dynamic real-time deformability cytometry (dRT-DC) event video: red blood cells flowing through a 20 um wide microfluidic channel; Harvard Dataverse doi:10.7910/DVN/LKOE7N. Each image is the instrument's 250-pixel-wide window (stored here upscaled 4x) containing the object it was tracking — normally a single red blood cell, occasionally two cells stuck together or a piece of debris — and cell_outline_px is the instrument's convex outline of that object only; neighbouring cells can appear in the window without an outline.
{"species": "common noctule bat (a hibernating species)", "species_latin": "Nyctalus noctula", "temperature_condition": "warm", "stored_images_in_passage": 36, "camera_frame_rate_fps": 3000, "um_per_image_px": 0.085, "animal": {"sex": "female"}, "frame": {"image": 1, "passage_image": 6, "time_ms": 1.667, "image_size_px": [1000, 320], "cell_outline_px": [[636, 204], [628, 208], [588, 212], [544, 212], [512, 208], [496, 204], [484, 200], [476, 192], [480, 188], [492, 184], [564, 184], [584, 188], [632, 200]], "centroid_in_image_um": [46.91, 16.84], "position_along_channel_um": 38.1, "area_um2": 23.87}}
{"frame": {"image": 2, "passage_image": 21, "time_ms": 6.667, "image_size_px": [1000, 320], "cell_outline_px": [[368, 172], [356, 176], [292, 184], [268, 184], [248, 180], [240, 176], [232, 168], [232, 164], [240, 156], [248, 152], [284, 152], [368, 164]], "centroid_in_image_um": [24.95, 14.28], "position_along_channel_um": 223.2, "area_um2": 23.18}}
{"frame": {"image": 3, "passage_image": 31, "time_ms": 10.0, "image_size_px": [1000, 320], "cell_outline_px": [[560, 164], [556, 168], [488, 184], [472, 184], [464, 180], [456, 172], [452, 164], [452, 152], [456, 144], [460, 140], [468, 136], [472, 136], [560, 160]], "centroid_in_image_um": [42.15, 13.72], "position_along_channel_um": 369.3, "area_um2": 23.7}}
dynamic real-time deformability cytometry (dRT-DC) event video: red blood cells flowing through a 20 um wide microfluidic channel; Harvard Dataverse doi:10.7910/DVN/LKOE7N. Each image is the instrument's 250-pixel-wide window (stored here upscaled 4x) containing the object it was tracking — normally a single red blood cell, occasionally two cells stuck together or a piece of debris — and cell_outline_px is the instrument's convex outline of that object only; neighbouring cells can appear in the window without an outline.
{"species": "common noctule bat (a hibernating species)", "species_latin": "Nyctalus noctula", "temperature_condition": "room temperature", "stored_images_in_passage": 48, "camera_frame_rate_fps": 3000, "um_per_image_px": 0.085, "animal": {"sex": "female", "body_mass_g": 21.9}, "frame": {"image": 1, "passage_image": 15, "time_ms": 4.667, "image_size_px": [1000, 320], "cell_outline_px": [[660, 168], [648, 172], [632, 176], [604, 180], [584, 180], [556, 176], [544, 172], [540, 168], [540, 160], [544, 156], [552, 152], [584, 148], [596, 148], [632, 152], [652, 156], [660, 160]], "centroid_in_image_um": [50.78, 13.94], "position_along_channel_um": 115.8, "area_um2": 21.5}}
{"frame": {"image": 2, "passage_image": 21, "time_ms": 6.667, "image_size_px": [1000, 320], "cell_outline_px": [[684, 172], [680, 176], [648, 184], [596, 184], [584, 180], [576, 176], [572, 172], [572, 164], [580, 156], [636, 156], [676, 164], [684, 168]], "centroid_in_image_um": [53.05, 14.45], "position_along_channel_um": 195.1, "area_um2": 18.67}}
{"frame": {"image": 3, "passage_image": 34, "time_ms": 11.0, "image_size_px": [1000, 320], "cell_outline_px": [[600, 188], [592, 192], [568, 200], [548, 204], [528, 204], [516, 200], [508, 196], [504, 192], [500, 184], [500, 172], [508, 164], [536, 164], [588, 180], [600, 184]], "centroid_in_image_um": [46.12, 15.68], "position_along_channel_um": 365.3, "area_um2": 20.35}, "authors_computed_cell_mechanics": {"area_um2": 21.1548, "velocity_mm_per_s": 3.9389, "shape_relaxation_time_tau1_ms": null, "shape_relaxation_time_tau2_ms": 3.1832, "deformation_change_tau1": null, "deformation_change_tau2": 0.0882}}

━━━━━━━━━━━━━━━━━━━━

EXERCISE: Copy out the whole listing exactly; please set it all down.

ANSWER TO THE PROBLEM:
dynamic real-time deformability cytometry (dRT-DC) event video: red blood cells flowing through a 20 um wide microfluidic channel; Harvard Dataverse doi:10.7910/DVN/LKOE7N. Each image is the instrument's 250-pixel-wide window (stored here upscaled 4x) containing the object it was tracking — normally a single red blood cell, occasionally two cells stuck together or a piece of debris — and cell_outline_px is the instrument's convex outline of that object only; neighbouring cells can appear in the window without an outline.
{"species": "common noctule bat (a hibernating species)", "species_latin": "Nyctalus noctula", "temperature_condition": "warm", "stored_images_in_passage": 36, "camera_frame_rate_fps": 3000, "um_per_image_px": 0.085, "animal": {"sex": "female"}, "frame": {"image": 1, "passage_image": 6, "time_ms": 1.667, "image_size_px": [1000, 320], "cell_outline_px": [[636, 204], [628, 208], [588, 212], [544, 212], [512, 208], [496, 204], [484, 200], [476, 192], [480, 188], [492, 184], [564, 184], [584, 188], [632, 200]], "centroid_in_image_um": [46.91, 16.84], "position_along_channel_um": 38.1, "area_um2": 23.87}}
{"frame": {"image": 2, "passage_image": 21, "time_ms": 6.667, "image_size_px": [1000, 320], "cell_outline_px": [[368, 172], [356, 176], [292, 184], [268, 184], [248, 180], [240, 176], [232, 168], [232, 164], [240, 156], [248, 152], [284, 152], [368, 164]], "centroid_in_image_um": [24.95, 14.28], "position_along_channel_um": 223.2, "area_um2": 23.18}}
{"frame": {"image": 3, "passage_image": 31, "time_ms": 10.0, "image_size_px": [1000, 320], "cell_outline_px": [[560, 164], [556, 168], [488, 184], [472, 184], [464, 180], [456, 172], [452, 164], [452, 152], [456, 144], [460, 140], [468, 136], [472, 136], [560, 160]], "centroid_in_image_um": [42.15, 13.72], "position_along_channel_um": 369.3, "area_um2": 23.7}}
dynamic real-time deformability cytometry (dRT-DC) event video: red blood cells flowing through a 20 um wide microfluidic channel; Harvard Dataverse doi:10.7910/DVN/LKOE7N. Each image is the instrument's 250-pixel-wide window (stored here upscaled 4x) containing the object it was tracking — normally a single red blood cell, occasionally two cells stuck together or a piece of debris — and cell_outline_px is the instrument's convex outline of that object only; neighbouring cells can appear in the window without an outline.
{"species": "common noctule bat (a hibernating species)", "species_latin": "Nyctalus noctula", "temperature_condition": "room temperature", "stored_images_in_passage": 48, "camera_frame_rate_fps": 3000, "um_per_image_px": 0.085, "animal": {"sex": "female", "body_mass_g": 21.9}, "frame": {"image": 1, "passage_image": 15, "time_ms": 4.667, "image_size_px": [1000, 320], "cell_outline_px": [[660, 168], [648, 172], [632, 176], [604, 180], [584, 180], [556, 176], [544, 172], [540, 168], [540, 160], [544, 156], [552, 152], [584, 148], [596, 148], [632, 152], [652, 156], [660, 160]], "centroid_in_image_um": [50.78, 13.94], "position_along_channel_um": 115.8, "area_um2": 21.5}}
{"frame": {"image": 2, "passage_image": 21, "time_ms": 6.667, "image_size_px": [1000, 320], "cell_outline_px": [[684, 172], [680, 176], [648, 184], [596, 184], [584, 180], [576, 176], [572, 172], [572, 164], [580, 156], [636, 156], [676, 164], [684, 168]], "centroid_in_image_um": [53.05, 14.45], "position_along_channel_um": 195.1, "area_um2": 18.67}}
{"frame": {"image": 3, "passage_image": 34, "time_ms": 11.0, "image_size_px": [1000, 320], "cell_outline_px": [[600, 188], [592, 192], [568, 200], [548, 204], [528, 204], [516, 200], [508, 196], [504, 192], [500, 184], [500, 172], [508, 164], [536, 164], [588, 180], [600, 184]], "centroid_in_image_um": [46.12, 15.68], "position_along_channel_um": 365.3, "area_um2": 20.35}, "authors_computed_cell_mechanics": {"area_um2": 21.1548, "velocity_mm_per_s": 3.9389, "shape_relaxation_time_tau1_ms": null, "shape_relaxation_time_tau2_ms": 3.1832, "deformation_change_tau1": null, "deformation_change_tau2": 0.0882}}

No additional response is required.